== WORK TO BE COMPLETED ==
Using the data below, determine the number of lines that include the string "none". Write only that number.

== EXERCISE INPUTS ==
####

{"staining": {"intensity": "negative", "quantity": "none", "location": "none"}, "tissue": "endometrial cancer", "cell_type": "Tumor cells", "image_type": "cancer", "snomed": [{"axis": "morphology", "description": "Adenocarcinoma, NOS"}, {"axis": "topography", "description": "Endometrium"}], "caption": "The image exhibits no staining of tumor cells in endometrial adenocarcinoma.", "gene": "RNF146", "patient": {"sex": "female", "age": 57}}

####

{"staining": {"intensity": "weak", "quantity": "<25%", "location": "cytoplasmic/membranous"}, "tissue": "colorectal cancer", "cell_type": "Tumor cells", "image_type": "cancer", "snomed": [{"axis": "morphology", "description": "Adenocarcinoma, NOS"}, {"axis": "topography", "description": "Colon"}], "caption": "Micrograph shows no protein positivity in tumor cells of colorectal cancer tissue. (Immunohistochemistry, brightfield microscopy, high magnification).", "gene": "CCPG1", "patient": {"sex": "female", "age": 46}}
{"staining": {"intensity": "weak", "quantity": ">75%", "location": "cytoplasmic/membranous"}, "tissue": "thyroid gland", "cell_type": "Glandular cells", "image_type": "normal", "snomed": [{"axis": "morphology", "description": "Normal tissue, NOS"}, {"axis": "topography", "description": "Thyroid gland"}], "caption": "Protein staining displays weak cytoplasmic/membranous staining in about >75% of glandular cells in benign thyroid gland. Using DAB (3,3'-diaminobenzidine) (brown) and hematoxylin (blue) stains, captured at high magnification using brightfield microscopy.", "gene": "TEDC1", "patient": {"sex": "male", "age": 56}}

####

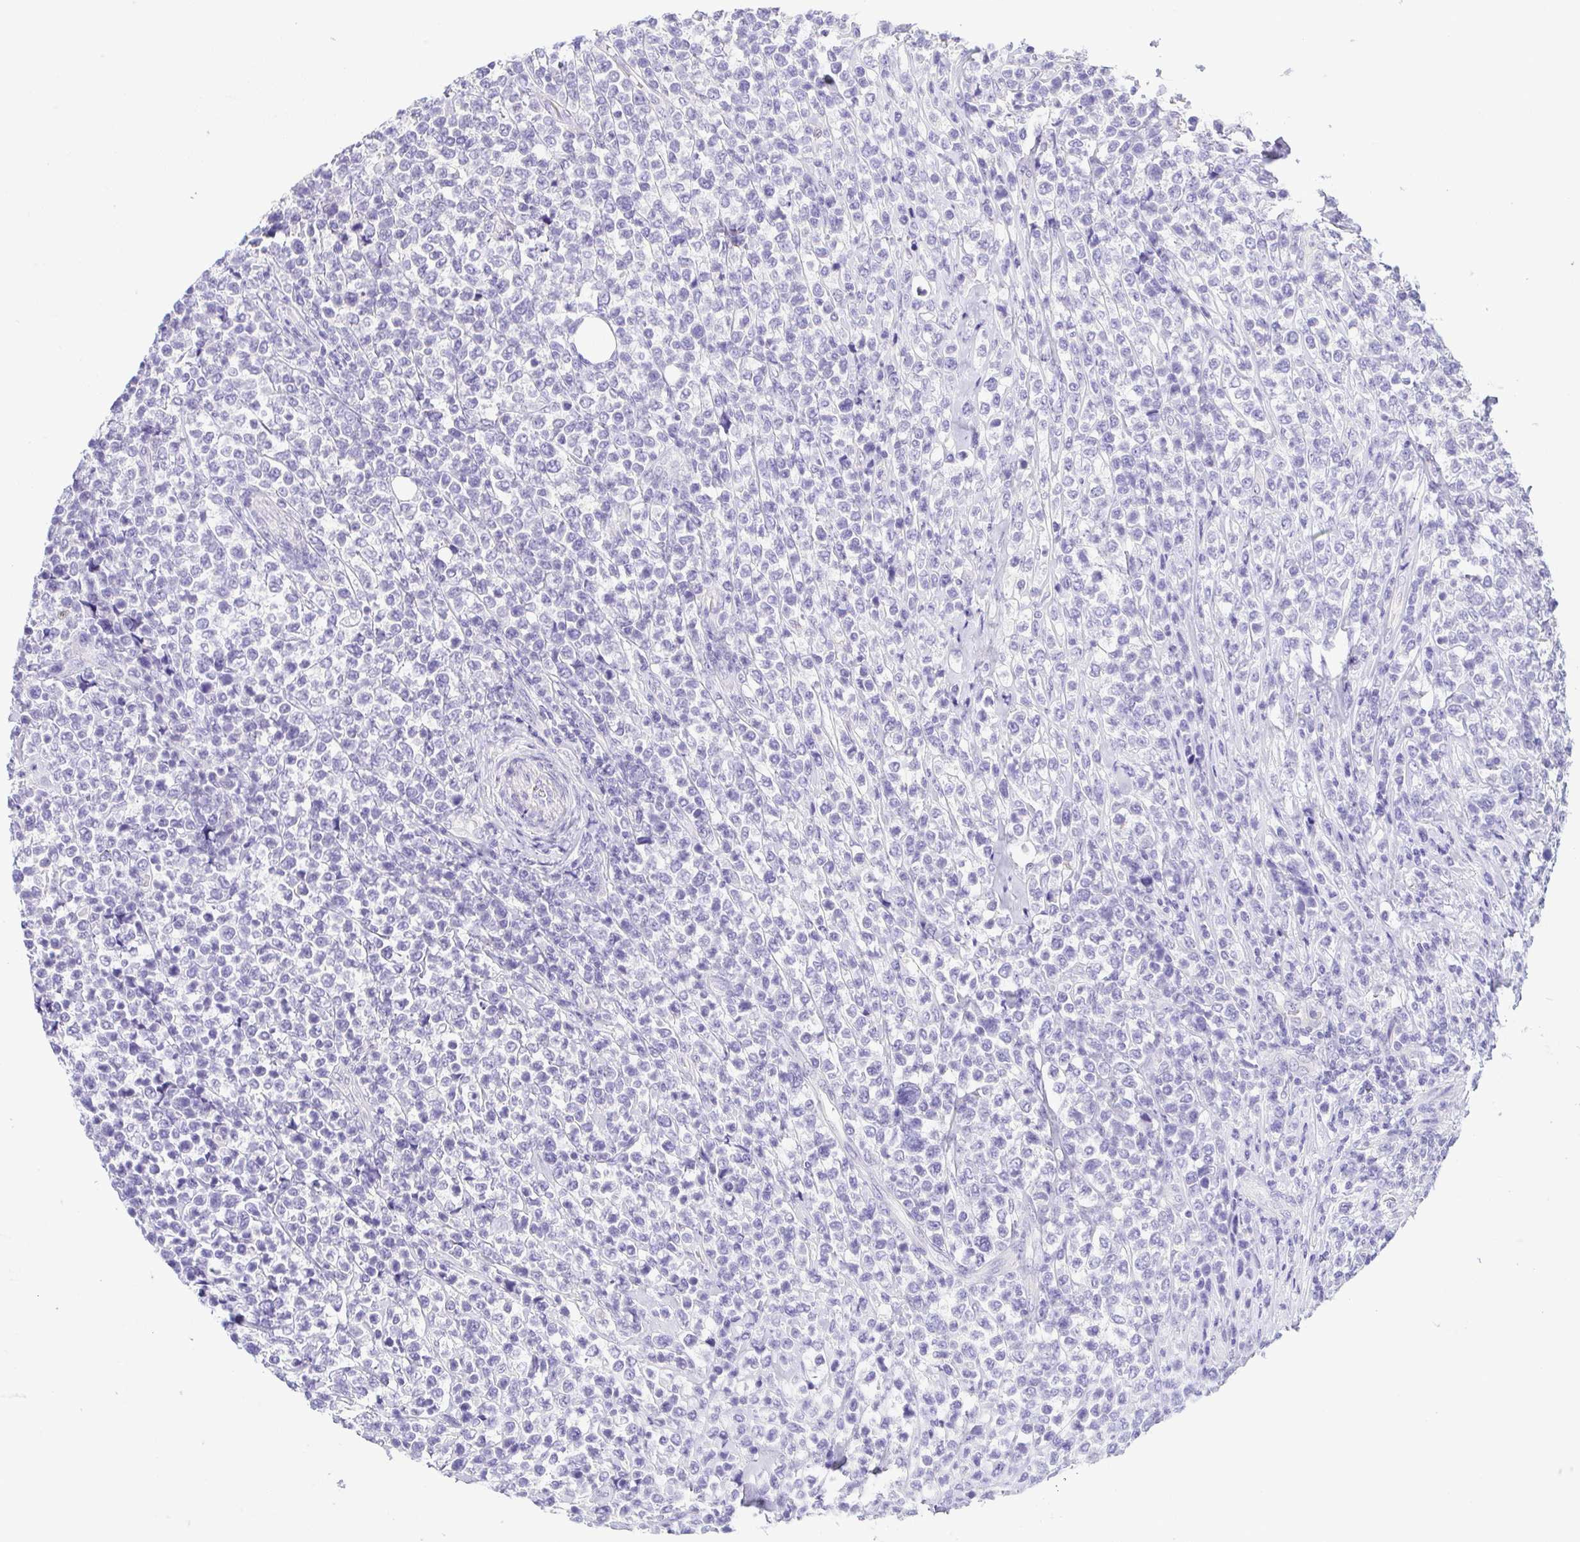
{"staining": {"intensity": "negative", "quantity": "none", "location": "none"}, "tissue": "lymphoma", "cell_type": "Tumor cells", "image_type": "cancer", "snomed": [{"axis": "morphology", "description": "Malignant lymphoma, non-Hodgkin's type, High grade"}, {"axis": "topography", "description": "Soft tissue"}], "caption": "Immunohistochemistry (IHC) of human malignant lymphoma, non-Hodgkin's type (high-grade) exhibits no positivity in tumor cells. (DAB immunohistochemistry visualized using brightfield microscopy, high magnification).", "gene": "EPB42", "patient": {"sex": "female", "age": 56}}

####

== ANSWER SPACE ==
2